__TASK INSTRUCTIONS__
List every line below, from the one containing "INSPIRATIONS" down to the very last line, as a numbered list. Skip any blank lines, and leave the pictures out of the answer.

__EXERCISE MATERIAL__
* * *
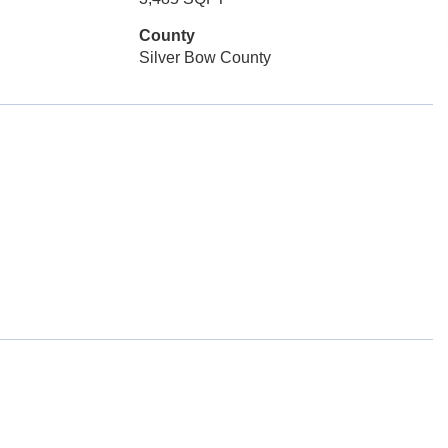
County
Silver Bow County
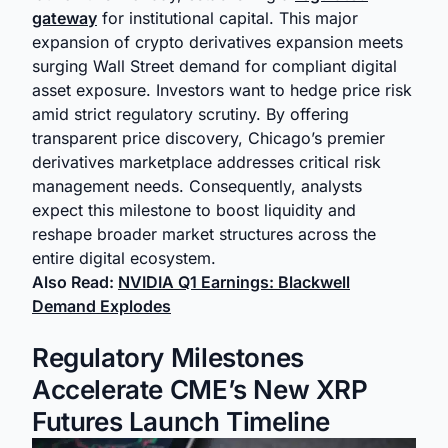
gateway
for institutional capital. This major
expansion of crypto derivatives expansion meets
surging Wall Street demand for compliant digital
asset exposure. Investors want to hedge price risk
amid strict regulatory scrutiny. By offering
transparent price discovery, Chicago’s premier
derivatives marketplace addresses critical risk
management needs. Consequently, analysts
expect this milestone to boost liquidity and
reshape broader market structures across the
entire digital ecosystem.
Also Read:
NVIDIA Q1 Earnings: Blackwell
Demand Explodes
Regulatory Milestones
Accelerate CME’s New XRP
Futures Launch Timeline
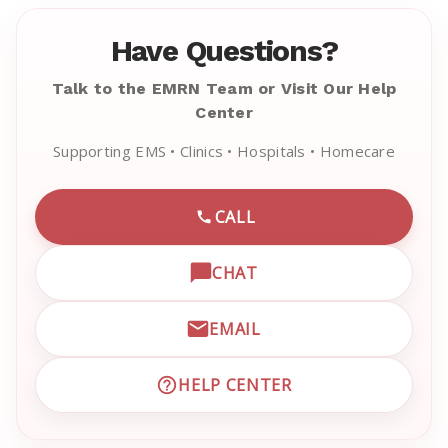
Have Questions?
Talk to the EMRN Team or Visit Our Help
Center
Supporting EMS • Clinics • Hospitals • Homecare
CALL
CALL EMRN CUSTOMER SU
CHAT
OPEN LIVE CHAT WITH EM
EMAIL
EMAIL EMRN CUSTOMER S
HELP CENTER
VISIT EMRN HELP CENTER 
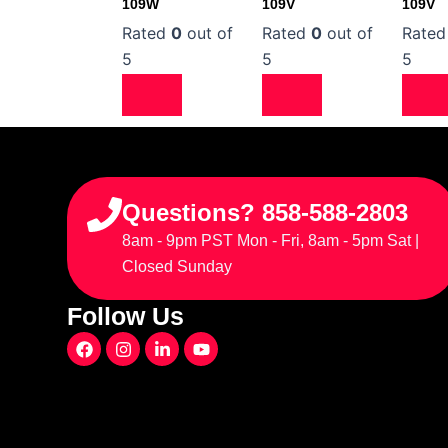
109W
109V
109V
Rated
0
out of
Rated
0
out of
Rate
5
5
5
Questions? 858-588-2803
8am - 9pm PST Mon - Fri, 8am - 5pm Sat |
Closed Sunday
Follow Us
F
I
L
Y
a
n
i
o
c
s
n
u
e
t
k
t
b
a
e
u
o
g
d
b
o
r
i
e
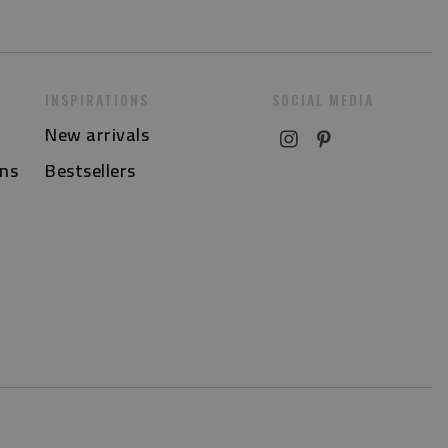
INSPIRATIONS
SOCIAL MEDIA
New arrivals
ns
Bestsellers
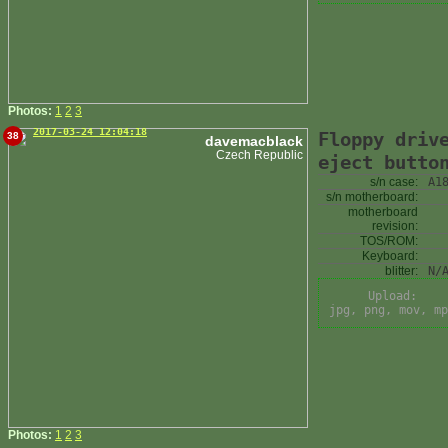
Photos:
1
2
3
2017-03-24 12:04:18
Floppy driv
38
davemacblack
Czech Republic
eject butto
s/n case:
A1
s/n motherboard:
motherboard
revision:
TOS/ROM:
Keyboard:
blitter:
N/
Upload:
jpg, png, mov, mp
Photos:
1
2
3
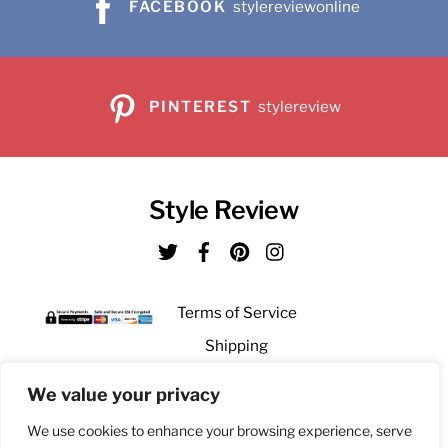
product
FACEBOOK
stylereviewonline
page
PINTEREST
stylereview
Style Review
Twitter
Facebook
Pinterest
Instagram
Terms of Service
Shipping
Returns
We value your privacy
Privacy
We use cookies to enhance your browsing experience, serve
* * *
__WRITTEN REPLY__
1. INSPIRATIONS
2. SOCIAL MEDIA
3. New arrivals
4. ns
5. Bestsellers
6. Photos:
7. 1
8. 2
9. 3
10. 2017-03-24 12:04:18
11. Floppy driv
12. 38
13. davemacblack
14. Czech Republic
15. eject butto
16. s/n case:
17. A1
18. s/n motherboard:
19. motherboard
20. revision:
21. TOS/ROM:
22. Keyboard:
23. blitter:
24. N/
25. Upload:
26. jpg, png, mov, mp
27. Photos:
28. 1
29. 2
30. 3
31. product
32. FACEBOOK
33. stylereviewonline
34. page
35. PINTEREST
36. stylereview
37. Style Review
38. Twitter
39. Facebook
40. Pinterest
41. Instagram
42. Terms of Service
43. Shipping
44. Returns
45. We value your privacy
46. Privacy
47. We use cookies to enhance your browsing experience, serve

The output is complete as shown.